(Stored items)
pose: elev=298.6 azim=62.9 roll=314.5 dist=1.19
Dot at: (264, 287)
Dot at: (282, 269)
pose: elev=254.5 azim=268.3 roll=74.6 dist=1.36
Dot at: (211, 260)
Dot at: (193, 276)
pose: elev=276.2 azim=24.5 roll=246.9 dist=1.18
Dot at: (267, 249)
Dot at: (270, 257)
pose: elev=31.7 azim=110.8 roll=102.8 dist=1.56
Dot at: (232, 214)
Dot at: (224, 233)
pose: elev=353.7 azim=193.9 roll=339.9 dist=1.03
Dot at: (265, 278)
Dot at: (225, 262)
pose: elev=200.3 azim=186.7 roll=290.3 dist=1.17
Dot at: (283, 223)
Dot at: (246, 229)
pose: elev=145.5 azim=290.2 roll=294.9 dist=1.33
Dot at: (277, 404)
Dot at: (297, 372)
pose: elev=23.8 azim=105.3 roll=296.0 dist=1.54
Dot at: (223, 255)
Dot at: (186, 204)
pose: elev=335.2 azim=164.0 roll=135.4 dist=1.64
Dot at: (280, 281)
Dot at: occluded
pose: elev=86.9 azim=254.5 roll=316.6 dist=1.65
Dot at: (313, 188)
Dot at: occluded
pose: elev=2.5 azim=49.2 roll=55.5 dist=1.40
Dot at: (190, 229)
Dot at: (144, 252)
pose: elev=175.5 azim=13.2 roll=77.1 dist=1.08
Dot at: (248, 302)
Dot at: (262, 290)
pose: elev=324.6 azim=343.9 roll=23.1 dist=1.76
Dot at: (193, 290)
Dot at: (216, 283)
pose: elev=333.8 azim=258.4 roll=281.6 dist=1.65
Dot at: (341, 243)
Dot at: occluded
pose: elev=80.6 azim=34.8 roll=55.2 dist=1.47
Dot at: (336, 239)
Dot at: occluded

WHAT IS REQUIRED :: Update all of the rows above, changing every "pose" to "camera" and leaving everything else unchanged.

ANSWER TO THIS PROBLEM ::
camera: elev=298.6 azim=62.9 roll=314.5 dist=1.19
Dot at: (264, 287)
Dot at: (282, 269)
camera: elev=254.5 azim=268.3 roll=74.6 dist=1.36
Dot at: (211, 260)
Dot at: (193, 276)
camera: elev=276.2 azim=24.5 roll=246.9 dist=1.18
Dot at: (267, 249)
Dot at: (270, 257)
camera: elev=31.7 azim=110.8 roll=102.8 dist=1.56
Dot at: (232, 214)
Dot at: (224, 233)
camera: elev=353.7 azim=193.9 roll=339.9 dist=1.03
Dot at: (265, 278)
Dot at: (225, 262)
camera: elev=200.3 azim=186.7 roll=290.3 dist=1.17
Dot at: (283, 223)
Dot at: (246, 229)
camera: elev=145.5 azim=290.2 roll=294.9 dist=1.33
Dot at: (277, 404)
Dot at: (297, 372)
camera: elev=23.8 azim=105.3 roll=296.0 dist=1.54
Dot at: (223, 255)
Dot at: (186, 204)
camera: elev=335.2 azim=164.0 roll=135.4 dist=1.64
Dot at: (280, 281)
Dot at: occluded
camera: elev=86.9 azim=254.5 roll=316.6 dist=1.65
Dot at: (313, 188)
Dot at: occluded
camera: elev=2.5 azim=49.2 roll=55.5 dist=1.40
Dot at: (190, 229)
Dot at: (144, 252)
camera: elev=175.5 azim=13.2 roll=77.1 dist=1.08
Dot at: (248, 302)
Dot at: (262, 290)
camera: elev=324.6 azim=343.9 roll=23.1 dist=1.76
Dot at: (193, 290)
Dot at: (216, 283)
camera: elev=333.8 azim=258.4 roll=281.6 dist=1.65
Dot at: (341, 243)
Dot at: occluded
camera: elev=80.6 azim=34.8 roll=55.2 dist=1.47
Dot at: (336, 239)
Dot at: occluded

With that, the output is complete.